Op 15 april is de jaarlijkse bijentelling gestart. Dit keer duurt hij 10 dagen om de kans op goed weer tijdens het tellen te vergroten. De meeste bijen vliegen namelijk pas bij een temperatuur van boven de 10 graden Celsius.  Helaas is het weer flink omgeslagen na een paar uitzonderlijk warme weekenden.

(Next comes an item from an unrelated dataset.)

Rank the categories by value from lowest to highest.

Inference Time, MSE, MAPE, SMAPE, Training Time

Hommels zijn de eerste wilde bijen die je – dankzij hun warme vachtjes – al in februari kunt zien vliegen. De koninginnen ontwaken rond die tijd uit hun winterslaap en gaan verzwakt als ze zijn op zoek naar de eerste bloeiende bloemen voor voedsel. Vroegbloeiende bloembollen als crocussen en sneeuwklokjes  zijn belangrijke voedselbronnen. Wanneer de hommelkoningin voldoende is aangesterkt kan ze eitjes produceren om een nieuw volk te stichten. 

Ook de honingbij zie je op zonnige dagen al vroeg rondvliegen. Zij vallen niet onder de wilde bijen maar zijn gedomesticeerde landbouwdieren. Een imker verzorgt het volk en verzamelt de honing uit de kasten. 

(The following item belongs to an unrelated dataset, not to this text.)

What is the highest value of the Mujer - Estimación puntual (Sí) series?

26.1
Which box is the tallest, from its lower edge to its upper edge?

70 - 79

De andere 350 soorten wilde bijen leven solitair. Zij leggen bijvoorbeeld eitjes in een holletje in de grond, gaatjes in muren of in holle stengels van planten. Metselbijen maken gebruik van door ons opgehangen bijenhotels. 

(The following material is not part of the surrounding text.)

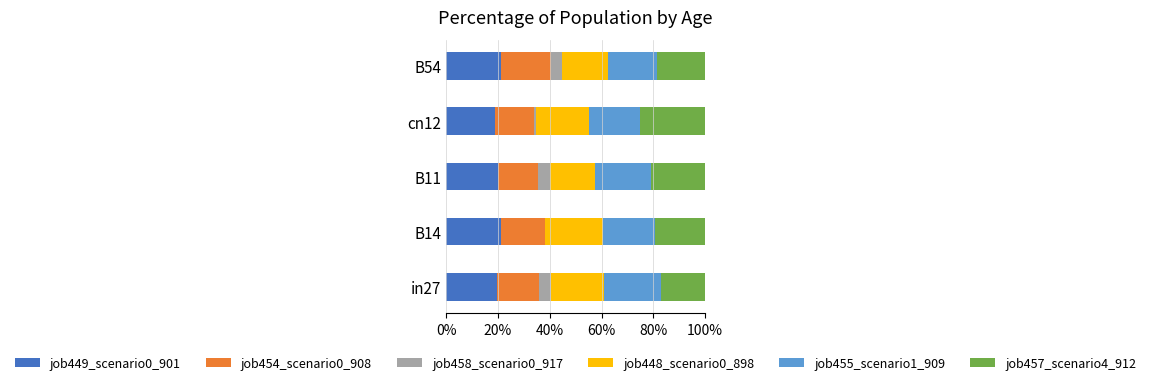

How many bars are there in total?

30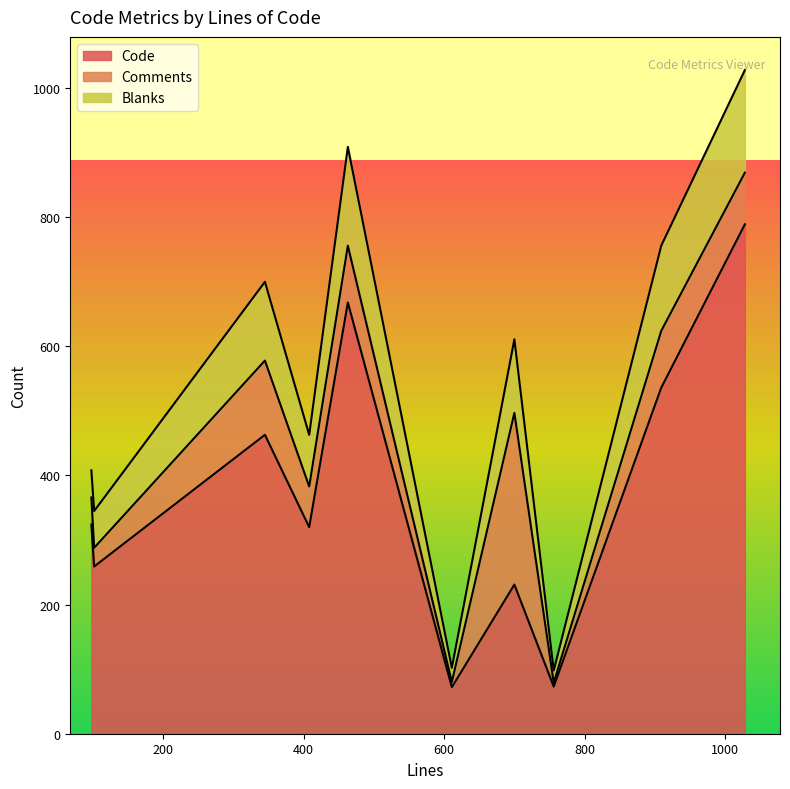

In Blanks, how many points are lower than both neighbors (excluding endpoints)?

3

Rosse metselbijen in het hotel

Levenscyclus

In mijn tuin hangt een bijenhotel op het zuiden waarin de gehoornde metselbij al broed heeft gelegd. Telkens legt ze een eitje op een bedje van stuifmeel als voedsel voor de larve die na een tijdje uit het eitje komt. Na elk gelegd eitje wordt het kamertje afgedicht met een beetje aarde.  Zo ontstaat een reeks van kamertjes met broed.  Als het kokertje vol is dicht ze het aan de buitenkant af om het broed te beschermen tegen roofinsecten of koekoeksbijen. 

Koekoekshommel die haar eitjes in een ander hommelnest onderbrengt.

Na een aantal vervellingen is de larve volgroeid en verpopt ze. Na dat stadium komt de bij tevoorschijn en leeft hooguit een paar weken om voor nieuw nageslacht te zorgen. En voor ons heel belangrijk: voor de bestuiving van inheemse planten én onze voedselplanten. 

Stadsbewoners in nood

Het gaat niet goed met de wilde bijen. 55% staat op de rode lijst, en 34 soorten zijn niet meer waargenomen. Van de hommels zijn er 7 soorten verdwenen. 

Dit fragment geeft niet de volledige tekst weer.